Back in the years 2007 and 2008, whenever I was strapped for fantasy movie script ideas, I would come up with multiple lists of 100 original characters and randomly select from those lists to determine which ones would be in the same story. The list items would have a name, a race, and a class. That’s it. No back story, no psychology, no flaws, just the basics. The good stuff would be developed as I wrote the script. Unfortunately, Clair Deus, Human Witch Hunter, was never randomly chosen for a script, so she stayed on the list she was a part of indefinitely.

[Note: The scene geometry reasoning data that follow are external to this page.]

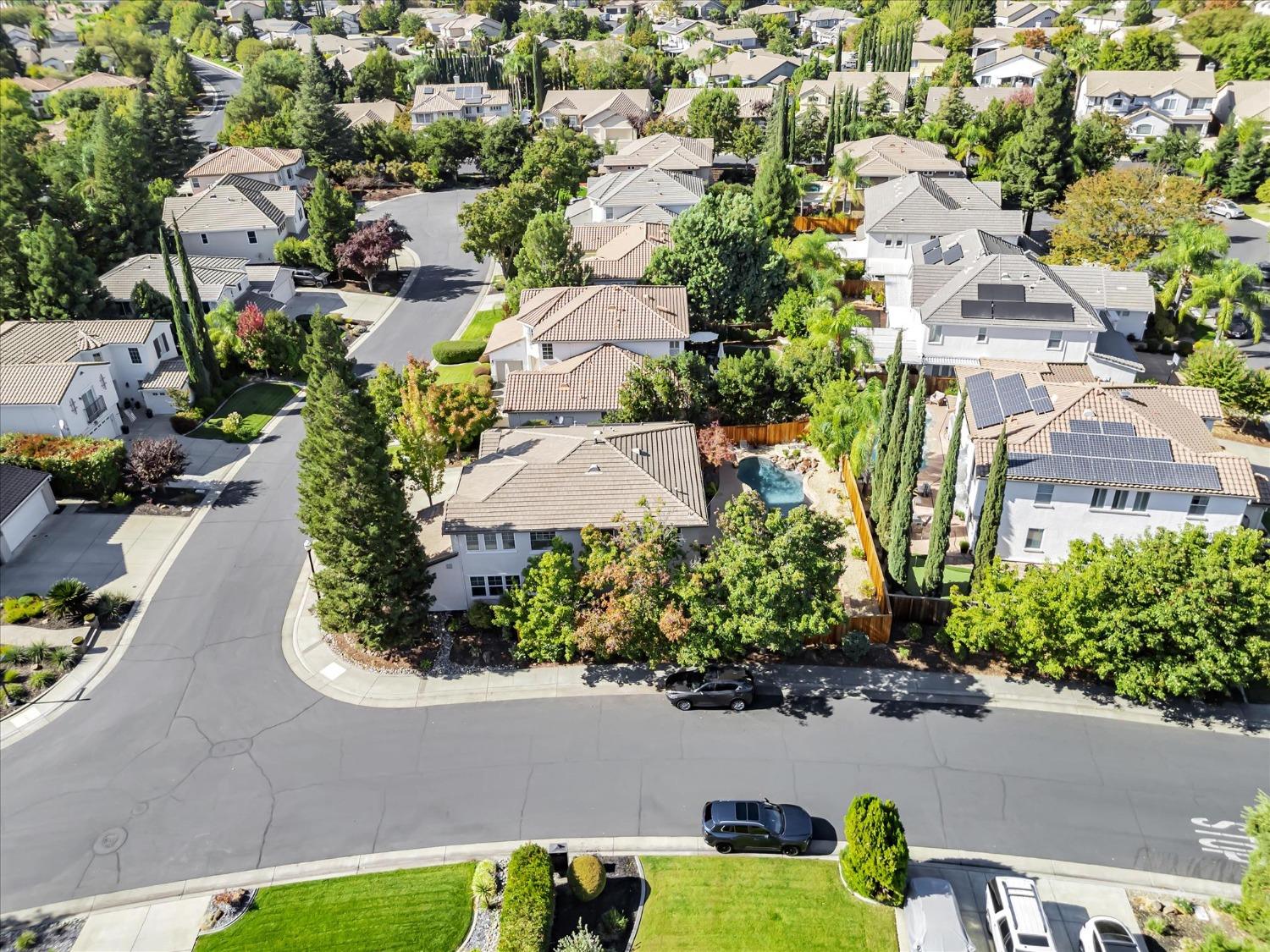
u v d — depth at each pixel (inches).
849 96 4458.7
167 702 1520.7
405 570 1556.3
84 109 5654.5
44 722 1478.8
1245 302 2588.6
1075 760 1401.3
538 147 4185.5
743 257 2733.8
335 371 1465.3
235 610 1728.6
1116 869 1236.5
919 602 1648.6
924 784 1359.5
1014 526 1779.0
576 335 2411.4
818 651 1616.6
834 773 1379.2
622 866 1240.2
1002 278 2493.8
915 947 1112.2
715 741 1435.8
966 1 7357.3
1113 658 1446.9
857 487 1943.9
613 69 5885.8
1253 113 4670.3
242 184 3656.5
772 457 2206.0
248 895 1205.1
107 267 3137.3
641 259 2962.6
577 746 1430.9
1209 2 6530.5
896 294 2876.5
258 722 1481.3
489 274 3528.5
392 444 2212.1
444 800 1341.0
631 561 1472.7
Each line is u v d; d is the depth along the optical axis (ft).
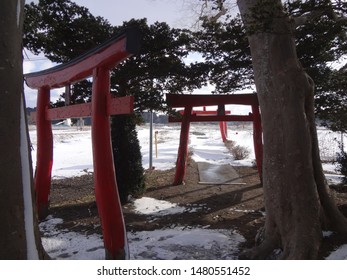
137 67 24.70
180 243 16.84
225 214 22.11
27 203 8.75
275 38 14.52
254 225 19.61
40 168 22.59
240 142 79.56
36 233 9.33
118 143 24.70
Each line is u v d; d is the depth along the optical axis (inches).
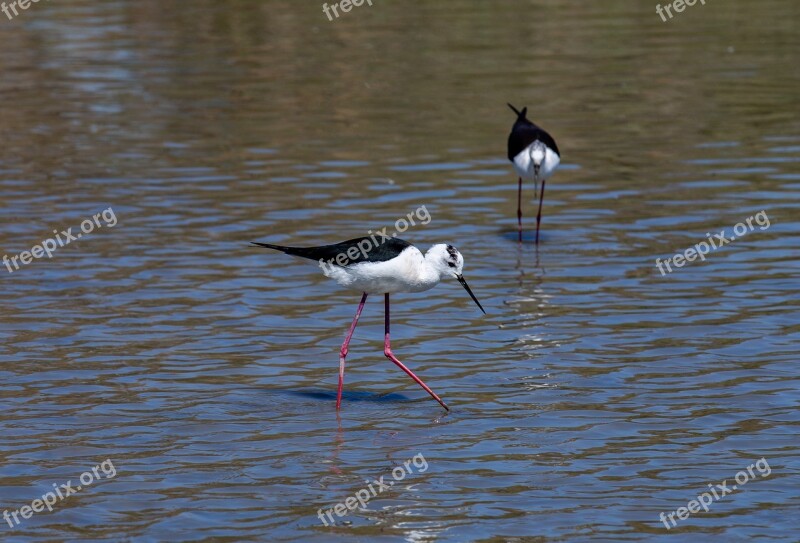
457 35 1339.8
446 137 941.2
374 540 352.8
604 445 421.7
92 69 1197.7
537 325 556.1
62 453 418.9
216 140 939.3
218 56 1251.8
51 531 360.8
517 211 757.9
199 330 551.5
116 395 473.7
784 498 378.0
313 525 363.3
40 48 1299.2
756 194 775.7
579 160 874.8
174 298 596.7
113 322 560.7
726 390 471.5
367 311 583.2
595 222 732.7
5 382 486.6
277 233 704.4
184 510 374.0
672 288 605.3
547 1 1539.1
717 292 596.1
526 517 366.3
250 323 561.9
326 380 493.4
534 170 699.4
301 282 625.3
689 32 1341.0
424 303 595.5
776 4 1491.1
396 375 498.6
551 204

But the more I thought about the potential Clair Deus had, the more I began to develop her for no real reason inside my own head. I always envisioned her as a medieval dark fantasy version of Kate Beckinsale’s character from the Underworld saga. The few differences were, Clair had gothic makeup on her face and used crossbows and magic wands instead of guns and knives. Not much original thought put into Clair’s character, I agree.

It was the characters closest to her on the list that allowed me to develop her even further. Many of those extra characters had “mancer” in their class title. “Mancer” is a Greek suffix that signifies the person has magical powers in the prefix of his choosing. For example, a pyromancer works with fire, because pyro is a prefix for fire. A cryomancer uses ice, a hydromancer uses water, an electromancer uses lightning, and of course, we all know after playing Diablo II for half of our lives that necromancers deal in death. With so many people surrounding Clair Deus’ spot on the list with “mancer” in their job titles, you’d think she would have plenty of “witches” to choose from when she goes hunting for evil bastards.

All of these possibilities flowing through my head made me wonder why I couldn’t just cherry pick characters from these lists and do whatever the hell I goddamn want. I favor random selection for a number of reasons. One, it’s an exercise in discipline. If I force myself to conform my story to the selections I’ve made, I will have established myself as a disciplined writer who didn’t let his only form of controlled chaos get too overwhelming. Two, if I randomly select from whatever list I’m working with, I’m giving every list item an equal chance of being chosen. When everything has an equal chance and there’s no favoritism of any kind, that would be the equivalent of parents raising multiple children. I treat list items like I would treat my own children if I wanted any: with justice and fairness.

Although I use randomness every day whenever I’m working creatively (in fact, I use it to choose blog topics as well), Clair Deus will have to settle for being an unemployed character on Garrison’s Library. But if she stayed there indefinitely, it would defeat the purpose of having old characters’ biographies on my blog in the first place. I want to use Clair in a dark fantasy story someday. The question is, how big of a role will she play (if any at all) and will she have enough flaws to make her a believable character rather than a Mary-Sue badass? That’s the problem I’ve faced in the past with a lot of my dark fantasy characters: they were too perfect for their own good. Nobody likes perfection, because life is far from perfect. Although we should all strive to be better people, we will never be perfect, which is what makes real life such an interesting story. Shouldn’t Clair Deus’ story reflect that kind of creativity? And before you ask, no, Clair’s last name isn’t a recycling of Deus Shadowheart’s first name. The two characters are unrelated.